Misuse of pharmaceutical opioid analgesics presents an increasingly severe public health problem (Paulozzi et al., 2006) as rates of overdose and death from non-medical use continue to rise (Hall et al., 2008;SAMHSA, 2004). The Food and Drug Administration now requires Risk Evaluation and Mitigation Strategies (REMS) to ensure the benefits of these analgesics outweigh the risks associated with them (FDA, 2008). The increasing prevalence of pharmaceutical opioid misuse, unabated by current regulations and policies, suggests that a comprehensive system-level framework is necessary to develop more effective interventions. A system dynamics approach captures the complex dynamics of pharmaceutical opioid use and may provide insight into the development of interventions and policies that limit misuse of these products. The proposed research integrates data on the prescription, diversion, and misuse of opioid analgesics into a system-level database that provides a foundation for a system dynamics model. This model tests the impacts of several proposed interventions on opioid diversion and misuse, including tamper resistant drug formulations and prescription monitoring programs. Expected results include estimates for the percentage change in opioid-related deaths.
Two specific aims are proposed:
Specific Aim 1 : Build a system-level database, estimate model parameters, and measure the model's ability to explain variation over time in 1) the prevalence of misuse, abuse, and dependence on pharmaceutical opioid pain medications by medical users, 2) initiation and prevalence of non-medical users, and 3) prevalence of opioid overdose deaths. Hypothesis 1: The system-level dynamic model explains a significant proportion of the variation over time in misuser populations and deaths related to pharmaceutical opioids.
Specific Aim 2 : Simplify and Refine model logic and data, and evaluate potential REMS interventions and the likelihood of adverse distal outcomes. Hypothesis 2a: Tamper resistant formulations reduce diversion and misuse of Schedule II opioid medications and related opioid deaths but lead to increased diversion, misuse, and deaths related to Schedule II and III opioids without tamper resistance. Hypothesis 2b: Expansion of prescription monitoring programs decreases doctor shopping and prescription forgery without adverse long-term effects. Relevance Effective policies and regulations are needed to prevent, detect, and treat misuse of opioid medications. Due to the complex interactions between medical use, misuse, and the diversion of drugs to non-medical users, a system-level model is proposed to assess the impacts of interventions such as tamper resistant drug formulations and prescription monitoring systems on adverse public health outcomes such as opioid-related deaths.

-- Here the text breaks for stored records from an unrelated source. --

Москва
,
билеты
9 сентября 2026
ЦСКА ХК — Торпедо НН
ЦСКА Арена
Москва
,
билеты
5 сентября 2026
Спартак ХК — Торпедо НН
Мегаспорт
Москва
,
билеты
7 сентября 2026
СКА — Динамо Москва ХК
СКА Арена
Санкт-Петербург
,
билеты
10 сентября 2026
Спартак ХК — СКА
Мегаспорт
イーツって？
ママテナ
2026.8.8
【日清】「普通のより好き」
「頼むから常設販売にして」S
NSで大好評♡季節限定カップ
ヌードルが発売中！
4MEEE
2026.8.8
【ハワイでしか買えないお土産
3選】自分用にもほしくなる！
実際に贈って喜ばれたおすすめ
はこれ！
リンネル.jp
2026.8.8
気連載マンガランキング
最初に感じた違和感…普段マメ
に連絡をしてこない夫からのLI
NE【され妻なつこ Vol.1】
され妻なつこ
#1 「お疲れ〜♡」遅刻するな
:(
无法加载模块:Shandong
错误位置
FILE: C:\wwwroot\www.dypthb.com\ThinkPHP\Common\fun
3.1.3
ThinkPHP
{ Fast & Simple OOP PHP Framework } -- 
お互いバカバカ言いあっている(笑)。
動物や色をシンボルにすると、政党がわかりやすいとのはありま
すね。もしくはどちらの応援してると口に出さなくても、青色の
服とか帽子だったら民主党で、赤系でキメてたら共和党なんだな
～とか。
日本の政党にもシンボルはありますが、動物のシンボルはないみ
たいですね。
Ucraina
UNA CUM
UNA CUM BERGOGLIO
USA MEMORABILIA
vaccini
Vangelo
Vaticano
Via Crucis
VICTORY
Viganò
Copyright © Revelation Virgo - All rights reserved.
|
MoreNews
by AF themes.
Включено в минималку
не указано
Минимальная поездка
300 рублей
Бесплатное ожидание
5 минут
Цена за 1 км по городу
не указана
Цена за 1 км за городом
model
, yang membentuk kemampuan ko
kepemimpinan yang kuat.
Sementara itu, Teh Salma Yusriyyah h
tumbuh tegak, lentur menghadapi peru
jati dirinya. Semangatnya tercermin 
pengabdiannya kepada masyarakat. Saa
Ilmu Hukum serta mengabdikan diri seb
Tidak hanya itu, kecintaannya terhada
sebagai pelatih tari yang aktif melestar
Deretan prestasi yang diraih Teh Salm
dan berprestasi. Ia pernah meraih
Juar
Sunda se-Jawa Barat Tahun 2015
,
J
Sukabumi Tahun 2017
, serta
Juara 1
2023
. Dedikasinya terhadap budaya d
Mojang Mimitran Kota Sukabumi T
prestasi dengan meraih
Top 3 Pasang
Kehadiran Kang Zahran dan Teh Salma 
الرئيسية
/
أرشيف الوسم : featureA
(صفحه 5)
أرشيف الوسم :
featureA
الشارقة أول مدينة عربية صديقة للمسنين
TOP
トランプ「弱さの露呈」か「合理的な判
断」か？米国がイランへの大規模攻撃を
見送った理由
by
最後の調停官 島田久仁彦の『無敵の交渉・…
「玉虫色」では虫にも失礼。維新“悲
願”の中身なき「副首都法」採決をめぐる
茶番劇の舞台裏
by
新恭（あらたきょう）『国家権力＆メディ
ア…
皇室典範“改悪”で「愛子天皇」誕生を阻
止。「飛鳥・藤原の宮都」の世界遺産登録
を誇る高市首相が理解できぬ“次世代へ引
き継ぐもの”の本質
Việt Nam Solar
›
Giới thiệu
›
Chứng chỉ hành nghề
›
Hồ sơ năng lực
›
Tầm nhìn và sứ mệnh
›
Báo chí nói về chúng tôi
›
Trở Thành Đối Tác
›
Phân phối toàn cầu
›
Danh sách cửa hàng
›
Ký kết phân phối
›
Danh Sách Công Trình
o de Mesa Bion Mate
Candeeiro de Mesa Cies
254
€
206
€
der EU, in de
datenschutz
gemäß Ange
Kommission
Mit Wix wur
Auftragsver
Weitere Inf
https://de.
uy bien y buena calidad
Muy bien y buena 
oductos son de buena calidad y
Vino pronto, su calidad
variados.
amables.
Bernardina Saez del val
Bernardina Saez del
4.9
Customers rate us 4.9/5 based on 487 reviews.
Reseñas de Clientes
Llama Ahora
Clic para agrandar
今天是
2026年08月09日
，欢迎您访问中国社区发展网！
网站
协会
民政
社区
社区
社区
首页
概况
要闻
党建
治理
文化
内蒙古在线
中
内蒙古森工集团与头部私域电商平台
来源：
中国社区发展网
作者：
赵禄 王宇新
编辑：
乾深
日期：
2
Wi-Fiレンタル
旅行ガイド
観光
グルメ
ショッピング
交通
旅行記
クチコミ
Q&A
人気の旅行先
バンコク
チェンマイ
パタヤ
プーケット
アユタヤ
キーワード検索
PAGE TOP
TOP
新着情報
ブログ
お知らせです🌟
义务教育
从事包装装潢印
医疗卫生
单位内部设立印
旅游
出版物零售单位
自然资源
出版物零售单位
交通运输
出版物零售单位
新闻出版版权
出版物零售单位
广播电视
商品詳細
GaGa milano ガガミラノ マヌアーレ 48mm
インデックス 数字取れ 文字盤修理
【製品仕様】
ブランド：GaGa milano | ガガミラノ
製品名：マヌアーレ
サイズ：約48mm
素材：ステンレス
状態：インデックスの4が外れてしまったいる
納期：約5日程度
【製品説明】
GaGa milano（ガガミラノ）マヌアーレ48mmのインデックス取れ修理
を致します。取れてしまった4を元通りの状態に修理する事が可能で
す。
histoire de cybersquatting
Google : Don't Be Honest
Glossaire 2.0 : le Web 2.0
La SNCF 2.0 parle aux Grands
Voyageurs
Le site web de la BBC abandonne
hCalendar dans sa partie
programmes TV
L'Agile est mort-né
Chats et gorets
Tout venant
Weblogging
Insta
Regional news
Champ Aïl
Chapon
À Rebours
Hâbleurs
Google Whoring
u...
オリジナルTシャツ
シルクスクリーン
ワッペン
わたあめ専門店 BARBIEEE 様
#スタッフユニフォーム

Effective policies and regulations are sorely needed to prevent, detect, and treat misuse of opioid medications. Due to the complex interactions between medical use, misuse, and the diversion of drugs to non-medical users, a system-level model is proposed to assess the impacts of interventions such as tamper resistant drug formulations and prescription monitoring systems on adverse public health outcomes such as opioid-related deaths.